Nice work on the dynamic bucket framework. Posted inline comments on six correctness items I think should be addressed before merge. Happy to clarify any of them. Summary of the must-fix list:

  1. schema.bucket_keys() still returns full primary keys while read-side pruning uses trimmedPrimaryKeys() — silent data loss on partitioned fixed-bucket PK tables.
  2. has_primary_keys computed from trimmed_primary_keys() misroutes PK == partition tables to the append writer.
  3. Cross-partition detection is too narrow; partial PK/partition overlap is missed and old-partition DELETE is never emitted.
  4. DV + Deduplicate read path now hits KeyValueFileReader which rejects deletion files — hard error regression.
  5. _VALUE_KIND column is added only when has_deletes=true, so a single writer can see two different Arrow schemas across batches.
  6. New IndexManifest write schema is missing _GLOBAL_INDEX, which the PR's new merge logic will silently drop on round-trip.

Also suggesting regression tests for each.

.filter(|pk| !partition_set.contains(pk.as_str()))
.cloned()
.collect()
}
Copy link
Copy Markdown
Contributor

Choose a reason for hiding this comment

The reason will be displayed to describe this comment to others.
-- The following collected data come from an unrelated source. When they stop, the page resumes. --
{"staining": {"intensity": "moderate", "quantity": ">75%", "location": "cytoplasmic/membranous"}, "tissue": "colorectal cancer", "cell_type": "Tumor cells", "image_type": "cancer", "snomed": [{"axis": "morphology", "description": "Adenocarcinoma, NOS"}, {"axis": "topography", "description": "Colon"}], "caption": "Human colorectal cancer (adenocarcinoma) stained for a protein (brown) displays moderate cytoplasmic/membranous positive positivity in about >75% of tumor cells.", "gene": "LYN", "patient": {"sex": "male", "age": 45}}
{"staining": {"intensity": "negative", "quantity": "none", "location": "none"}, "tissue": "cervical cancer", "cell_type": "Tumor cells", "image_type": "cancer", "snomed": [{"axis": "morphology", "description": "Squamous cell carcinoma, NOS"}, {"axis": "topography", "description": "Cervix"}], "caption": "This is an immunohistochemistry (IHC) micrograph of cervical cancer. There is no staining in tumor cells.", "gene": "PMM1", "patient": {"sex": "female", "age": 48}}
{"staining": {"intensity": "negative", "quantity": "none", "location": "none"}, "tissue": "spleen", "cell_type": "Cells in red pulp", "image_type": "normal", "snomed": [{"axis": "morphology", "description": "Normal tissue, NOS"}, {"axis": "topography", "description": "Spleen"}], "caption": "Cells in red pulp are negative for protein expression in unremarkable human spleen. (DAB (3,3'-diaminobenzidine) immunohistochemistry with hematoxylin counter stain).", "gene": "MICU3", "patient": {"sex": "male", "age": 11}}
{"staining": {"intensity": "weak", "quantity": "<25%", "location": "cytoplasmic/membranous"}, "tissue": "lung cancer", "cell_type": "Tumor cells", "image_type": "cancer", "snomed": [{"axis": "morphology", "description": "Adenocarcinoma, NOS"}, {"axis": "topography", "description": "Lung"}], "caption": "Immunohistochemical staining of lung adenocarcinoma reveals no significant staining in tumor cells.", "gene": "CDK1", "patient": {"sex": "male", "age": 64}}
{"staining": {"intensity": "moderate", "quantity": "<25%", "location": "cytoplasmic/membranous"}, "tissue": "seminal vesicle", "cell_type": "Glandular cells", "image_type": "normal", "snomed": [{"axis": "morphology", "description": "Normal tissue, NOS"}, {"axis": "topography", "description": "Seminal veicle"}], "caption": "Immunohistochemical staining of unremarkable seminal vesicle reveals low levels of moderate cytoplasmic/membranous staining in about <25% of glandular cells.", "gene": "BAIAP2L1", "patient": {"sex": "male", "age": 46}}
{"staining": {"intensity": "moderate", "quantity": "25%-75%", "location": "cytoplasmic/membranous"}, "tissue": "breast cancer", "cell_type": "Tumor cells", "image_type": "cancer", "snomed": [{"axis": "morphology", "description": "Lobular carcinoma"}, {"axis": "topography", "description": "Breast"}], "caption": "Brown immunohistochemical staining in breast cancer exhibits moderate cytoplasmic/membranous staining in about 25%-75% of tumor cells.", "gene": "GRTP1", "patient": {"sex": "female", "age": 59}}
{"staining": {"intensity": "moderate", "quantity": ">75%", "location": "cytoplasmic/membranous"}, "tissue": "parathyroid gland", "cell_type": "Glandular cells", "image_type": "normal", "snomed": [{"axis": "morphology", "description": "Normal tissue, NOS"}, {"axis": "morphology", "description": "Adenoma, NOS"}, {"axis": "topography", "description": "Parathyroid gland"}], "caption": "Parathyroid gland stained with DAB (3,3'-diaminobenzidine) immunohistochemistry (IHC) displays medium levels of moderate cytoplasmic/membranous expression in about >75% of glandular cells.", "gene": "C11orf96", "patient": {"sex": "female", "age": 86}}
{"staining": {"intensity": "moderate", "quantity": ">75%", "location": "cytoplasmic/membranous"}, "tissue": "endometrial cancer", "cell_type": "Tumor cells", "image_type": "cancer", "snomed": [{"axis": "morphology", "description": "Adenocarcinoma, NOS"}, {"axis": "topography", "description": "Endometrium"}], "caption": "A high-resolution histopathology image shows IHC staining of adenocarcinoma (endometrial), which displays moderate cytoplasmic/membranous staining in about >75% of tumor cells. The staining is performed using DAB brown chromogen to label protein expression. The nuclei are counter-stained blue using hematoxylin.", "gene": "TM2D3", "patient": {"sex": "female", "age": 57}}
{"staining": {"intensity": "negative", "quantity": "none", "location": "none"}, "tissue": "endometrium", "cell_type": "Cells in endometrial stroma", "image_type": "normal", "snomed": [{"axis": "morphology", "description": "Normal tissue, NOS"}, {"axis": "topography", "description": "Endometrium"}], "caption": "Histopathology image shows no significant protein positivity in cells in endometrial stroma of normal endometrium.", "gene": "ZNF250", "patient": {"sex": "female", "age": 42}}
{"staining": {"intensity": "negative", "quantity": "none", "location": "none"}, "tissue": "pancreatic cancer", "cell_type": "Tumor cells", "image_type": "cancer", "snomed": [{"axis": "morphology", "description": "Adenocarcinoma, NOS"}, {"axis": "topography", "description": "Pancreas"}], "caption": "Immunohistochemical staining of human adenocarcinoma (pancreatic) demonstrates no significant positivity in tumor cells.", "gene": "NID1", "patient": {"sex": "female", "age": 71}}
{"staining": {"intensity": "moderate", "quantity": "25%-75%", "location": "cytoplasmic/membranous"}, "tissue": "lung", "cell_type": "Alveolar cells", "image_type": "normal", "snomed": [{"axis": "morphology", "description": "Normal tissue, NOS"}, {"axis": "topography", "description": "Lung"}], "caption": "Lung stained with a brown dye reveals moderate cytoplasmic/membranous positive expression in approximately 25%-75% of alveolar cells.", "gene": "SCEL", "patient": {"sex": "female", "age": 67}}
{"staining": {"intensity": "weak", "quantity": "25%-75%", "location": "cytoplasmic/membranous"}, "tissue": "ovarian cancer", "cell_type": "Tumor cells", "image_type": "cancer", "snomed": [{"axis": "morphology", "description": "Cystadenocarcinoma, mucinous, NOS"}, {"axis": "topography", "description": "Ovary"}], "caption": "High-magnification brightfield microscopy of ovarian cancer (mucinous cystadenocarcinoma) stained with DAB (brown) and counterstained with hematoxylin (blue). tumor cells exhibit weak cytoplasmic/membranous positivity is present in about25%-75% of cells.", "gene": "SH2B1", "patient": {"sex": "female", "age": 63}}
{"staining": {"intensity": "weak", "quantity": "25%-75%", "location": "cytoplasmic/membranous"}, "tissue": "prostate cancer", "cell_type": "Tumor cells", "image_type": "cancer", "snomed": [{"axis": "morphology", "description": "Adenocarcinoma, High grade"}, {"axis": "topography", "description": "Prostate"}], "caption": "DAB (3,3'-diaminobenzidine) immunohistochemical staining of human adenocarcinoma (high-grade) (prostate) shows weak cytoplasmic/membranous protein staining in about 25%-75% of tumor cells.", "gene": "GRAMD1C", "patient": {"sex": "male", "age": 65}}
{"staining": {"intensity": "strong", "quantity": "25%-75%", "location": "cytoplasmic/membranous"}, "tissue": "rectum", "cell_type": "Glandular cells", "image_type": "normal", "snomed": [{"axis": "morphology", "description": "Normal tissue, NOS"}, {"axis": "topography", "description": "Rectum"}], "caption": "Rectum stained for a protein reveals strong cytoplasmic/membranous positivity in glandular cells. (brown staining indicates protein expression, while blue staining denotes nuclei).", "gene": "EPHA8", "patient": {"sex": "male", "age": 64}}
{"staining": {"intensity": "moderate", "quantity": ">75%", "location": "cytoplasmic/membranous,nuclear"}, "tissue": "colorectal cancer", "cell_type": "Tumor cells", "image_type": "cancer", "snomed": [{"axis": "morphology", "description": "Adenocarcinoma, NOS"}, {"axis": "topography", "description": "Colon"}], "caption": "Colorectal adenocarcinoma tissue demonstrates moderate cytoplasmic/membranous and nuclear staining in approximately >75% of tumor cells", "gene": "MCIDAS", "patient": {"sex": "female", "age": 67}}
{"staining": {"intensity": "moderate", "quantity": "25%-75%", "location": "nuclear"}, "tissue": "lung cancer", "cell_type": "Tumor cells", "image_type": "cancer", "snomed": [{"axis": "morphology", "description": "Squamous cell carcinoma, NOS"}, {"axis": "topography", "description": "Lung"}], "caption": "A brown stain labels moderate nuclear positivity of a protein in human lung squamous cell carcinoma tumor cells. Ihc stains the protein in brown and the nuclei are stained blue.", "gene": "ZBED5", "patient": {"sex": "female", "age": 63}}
Learn more.

Must-fix (P1, silent data loss). The real target is TableSchema::bucket_keys() at line 145 of this file (outside this hunk, so leaving the comment here).

bucket_keys() still returns self.primary_keys.clone() when no explicit bucket key is set, but the read path added in this PR falls back to trimmed_primary_keys() in two places:

  • crates/paimon/src/table/read_builder.rs:57-63 (bucket_predicate)
  • crates/paimon/src/table/table_scan.rs:511-517 (bucket_key_fields)

On a fixed-bucket partitioned PK table (PARTITIONED BY (pt) + PK (pt, id), default bucket key), writes compute hash([pt, id]) % N, but a query WHERE pt='a' AND id=5 computes the target bucket via hash([id]) % N. The target set at table_scan.rs:181-190 then prunes the real bucket and the query silently returns zero rows.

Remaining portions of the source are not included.